Sunday, April 22, 2012

The Power of the Powerless

I had an interesting conversation last night. Strangely enough it put things in a rather different perspective for me. It is true that my work and ideas are largely excluded from orthodox academia. A google scholar search shows that the only other scholar to refer to the special settlement regime as an apartheid system is Galina Ivanova. But, Russian scholarship in the 1990s was considerably more diverse than the reigning orthodoxy in the US today on Soviet nationality policies established by people like Francine Hirsch. It was certainly far, far more critical of the Soviet regime. It is also true that this exclusion gets reinforced on the Internet where most academics refuse to even consider the application of negative terms such as racism, apartheid, colonialism, and genocide to any action ever taken by the government of the USSR. But, it is precisely because much of American academia strives towards a totalitarian model that my marginalization may be less than the total dismissal that I had previously thought.

The argument is that the less room that a regime makes for dissenting ideas the more dangerous it perceives any dissenting ideas.

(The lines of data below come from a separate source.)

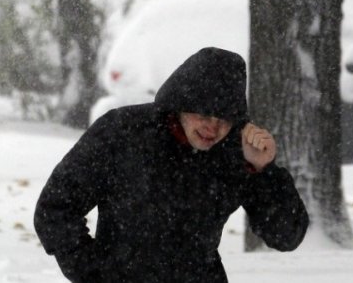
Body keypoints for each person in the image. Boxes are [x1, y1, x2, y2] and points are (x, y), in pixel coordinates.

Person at [34, 47, 309, 283]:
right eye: (203, 114)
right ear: (180, 103)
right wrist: (94, 274)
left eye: (223, 119)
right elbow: (55, 210)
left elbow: (286, 236)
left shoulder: (235, 153)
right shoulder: (123, 132)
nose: (212, 128)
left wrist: (264, 171)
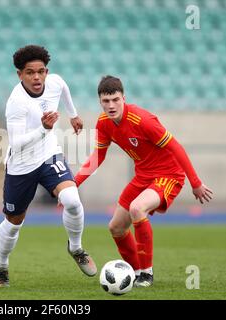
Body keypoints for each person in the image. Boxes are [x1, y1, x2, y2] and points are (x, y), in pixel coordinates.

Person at [74, 76, 213, 287]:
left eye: (115, 100)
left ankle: (146, 274)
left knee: (137, 208)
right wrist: (73, 184)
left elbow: (176, 148)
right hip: (142, 176)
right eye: (106, 101)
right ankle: (135, 272)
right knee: (116, 227)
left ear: (124, 98)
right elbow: (97, 157)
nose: (111, 105)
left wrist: (195, 183)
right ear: (100, 101)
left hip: (168, 175)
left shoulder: (142, 120)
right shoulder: (103, 123)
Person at [0, 45, 97, 287]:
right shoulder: (16, 102)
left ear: (46, 71)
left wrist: (73, 115)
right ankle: (1, 265)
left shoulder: (55, 82)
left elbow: (64, 89)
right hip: (21, 165)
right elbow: (16, 144)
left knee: (71, 199)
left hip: (49, 155)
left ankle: (76, 248)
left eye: (41, 71)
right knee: (13, 222)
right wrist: (43, 129)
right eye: (30, 72)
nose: (37, 77)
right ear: (20, 75)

Hence the spectacle of the Soviet and other dictatorships arresting and persecuting people for rather innocuous opposition activities. Now American academia is not anywhere near that level of ideological control, but it is far less diverse than American society as a whole in terms of the acceptance of unorthodox ideas.  So just as the presence of graffiti calling for the overthrow of an authoritarian regime has more meaning than political graffiti in a truly liberal and tolerant society, my dissent has some meaning by the very fact that there is a reigning academic orthodoxy enforced through hiring practices and peer review. Although I have found that it is still possible to surmount this last instrument of control, it has gotten ideologically much tighter in the last couple of years.  However, just like political graffiti in the capital of an authoritarian regime my writing on this blog does indicate that there is not complete overt consent and compliance with the ruling dogma. In a completely open system it is meaningless. But, the more the system attempts to shut out or even just ignore alternative ideas the more potential such graffiti has to be an ideological irritant to the people who enforce the ruling orthodoxy. This is the gist of the argument I got from the person I was debating last night. I initially had a lot of doubts about its veracity. I would have thought that the more closed the system became the easier it was for everybody to completely ignore me. I am guessing that 99.9% of historians in the US teaching Soviet history have never heard of me or read any of my published works. However, I did like his optimism. So from now on I am going to act as if my words might very well serve the same type of function as opposition graffiti in an illiberal state. It greatly increases my status from being a complete nobody.